After Jesus and his disciples arrived in Capernaum, the collectors of the two-drachma temple tax came to Peter and asked, “Doesn’t your teacher pay the temple tax?”
“Yes, he does,” he replied.
When Peter came into the house, Jesus was the first to speak. “What do you think, Simon?” he asked. “From whom do the kings of the earth collect duty and taxes—from their own children or from others?”
“From others,” Peter answered.
“Then the children are exempt,” Jesus said to him. “But so that we may not cause offense, go to the lake and throw out your line. Take the first fish you catch; open its mouth and you will find a four-drachma coin. Take it and give it to them for my tax and yours.”
– Matthew 17:24-27
“Of all the miracles in the new testament, this one is probably the quirkiest. What are we to make of it? To understand it properly, we need to look at the details.”
– Eric Metaxas, Miracles
First, Metaxas explained about the drachma and fishing, something that Peter was good at.
Then he states, “As with all the miracles Jesus does, there’s more than meets the eye, and it is meant to point us to see something beyond the miracle itself. Certainly one of the most important aspects of this story is how it demonstrates a specific aspect of the character of Jesus, namely that of his graciousness. Jesus makes clear in what he says to Peter that they don’t really need to pay the tax, but he says that they will do so anyway, ‘so that no one is offended.’”
To explain the Temple tax, the tax was established in Exodus 30:13 (to build everything for the tabernacle), but the tax fell aside afterward. In 2 Kings 12, Jehoash, reestablishes the tax to repair the temple, thus the tax was considered the ‘temple tax.’
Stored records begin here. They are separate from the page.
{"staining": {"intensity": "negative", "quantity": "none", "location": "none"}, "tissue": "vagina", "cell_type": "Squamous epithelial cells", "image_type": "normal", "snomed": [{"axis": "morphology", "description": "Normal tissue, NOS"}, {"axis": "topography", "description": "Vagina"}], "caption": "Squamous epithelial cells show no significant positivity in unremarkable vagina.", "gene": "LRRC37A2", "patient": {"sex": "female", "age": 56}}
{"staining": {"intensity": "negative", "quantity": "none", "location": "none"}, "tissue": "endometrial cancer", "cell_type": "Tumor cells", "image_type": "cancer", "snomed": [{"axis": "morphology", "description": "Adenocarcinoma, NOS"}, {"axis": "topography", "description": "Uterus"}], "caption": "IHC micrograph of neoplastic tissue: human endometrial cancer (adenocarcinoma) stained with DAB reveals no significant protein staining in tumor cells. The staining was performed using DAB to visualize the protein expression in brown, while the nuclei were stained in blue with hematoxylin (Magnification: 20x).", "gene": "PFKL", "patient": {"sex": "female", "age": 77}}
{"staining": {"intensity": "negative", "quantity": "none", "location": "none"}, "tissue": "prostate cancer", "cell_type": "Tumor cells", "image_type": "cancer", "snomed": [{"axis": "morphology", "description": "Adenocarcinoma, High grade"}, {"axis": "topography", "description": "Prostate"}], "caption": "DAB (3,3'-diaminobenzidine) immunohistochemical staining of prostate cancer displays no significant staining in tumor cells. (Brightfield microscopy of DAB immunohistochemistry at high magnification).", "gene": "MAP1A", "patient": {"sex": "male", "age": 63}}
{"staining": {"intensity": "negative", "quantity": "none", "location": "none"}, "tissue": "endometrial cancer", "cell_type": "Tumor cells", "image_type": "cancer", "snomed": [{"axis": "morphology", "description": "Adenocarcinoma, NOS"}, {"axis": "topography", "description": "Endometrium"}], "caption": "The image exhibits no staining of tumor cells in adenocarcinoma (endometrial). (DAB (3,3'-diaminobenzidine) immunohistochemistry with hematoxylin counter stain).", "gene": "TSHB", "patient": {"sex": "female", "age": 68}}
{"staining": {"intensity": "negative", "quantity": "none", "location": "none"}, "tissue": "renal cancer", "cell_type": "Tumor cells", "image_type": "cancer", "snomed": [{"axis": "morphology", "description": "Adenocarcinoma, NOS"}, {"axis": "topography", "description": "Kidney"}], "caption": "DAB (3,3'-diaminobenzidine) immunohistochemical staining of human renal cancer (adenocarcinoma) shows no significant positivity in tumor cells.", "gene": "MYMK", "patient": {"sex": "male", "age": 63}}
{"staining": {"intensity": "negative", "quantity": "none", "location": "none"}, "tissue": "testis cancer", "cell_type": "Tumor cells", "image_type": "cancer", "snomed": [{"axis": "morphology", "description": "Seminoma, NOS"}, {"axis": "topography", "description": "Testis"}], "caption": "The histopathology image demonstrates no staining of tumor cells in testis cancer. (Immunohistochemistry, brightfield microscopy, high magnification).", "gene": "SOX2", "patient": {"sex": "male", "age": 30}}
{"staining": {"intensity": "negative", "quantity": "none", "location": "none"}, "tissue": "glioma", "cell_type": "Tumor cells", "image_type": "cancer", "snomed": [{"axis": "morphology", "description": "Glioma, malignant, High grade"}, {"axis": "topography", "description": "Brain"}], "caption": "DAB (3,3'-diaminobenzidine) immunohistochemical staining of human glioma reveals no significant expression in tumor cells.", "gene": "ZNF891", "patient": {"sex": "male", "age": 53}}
Metaxas explains this as ‘going the extra mile’ (Matthew 5:38-42). In this part of the Sermon on the Mount, Jesus is explaining not only how we should live, but how He will die. He’ll pay the penalty of sin for us, thus ‘going the extra mile.’
Metaxas adds to this the overflowing abundance of God’s love as explained to the Samaritan woman at the well. (John 4:13-14)
With each miracle, Jesus shows us part of His character and part of what it means to follow Him.
- The lame will walk, but in our sinful state we are unable to take up our mat and follow Jesus. We must repent and leave our sinful state behind.
- The blind will see, but without Jesus in our hearts we do not truly see Life, see Truth, see anything, until Jesus cleanses our eyes for us to see clearly and understand.
At the end of most of His parables, Jesus says for those who have ears to hear, peeking into the hidden meaning within the parable. Again, pointing to our seeing (understanding).
The chapter on Biblical miracles in Metaxas’ book only mentions three in detail, this odd tale of a fish with coins in its mouth, the feeding of the five thousand to establish Jesus as a caring, abundant giver who could multiply the resources, and the raising of Lazarus to prove Jesus had power over death. Metaxas spends time comparing the multiplication miracle being like the multiplication performed by Elisha with the oil in 2 Kings 4. As for the raising of Lazarus (John 11), Jesus is on His way to Jerusalem to die and be resurrected Himself.
Jesus was an abundant giver during His ministry, but He still is today. He provides what we need and He is always with us.
The Apostle Paul said that when he was weak, that was when he was strong. Paul knew that in his weakness, Jesus would provide the strength, and there is no limit to God’s power
Soli Deo Gloria. Glory to God alone.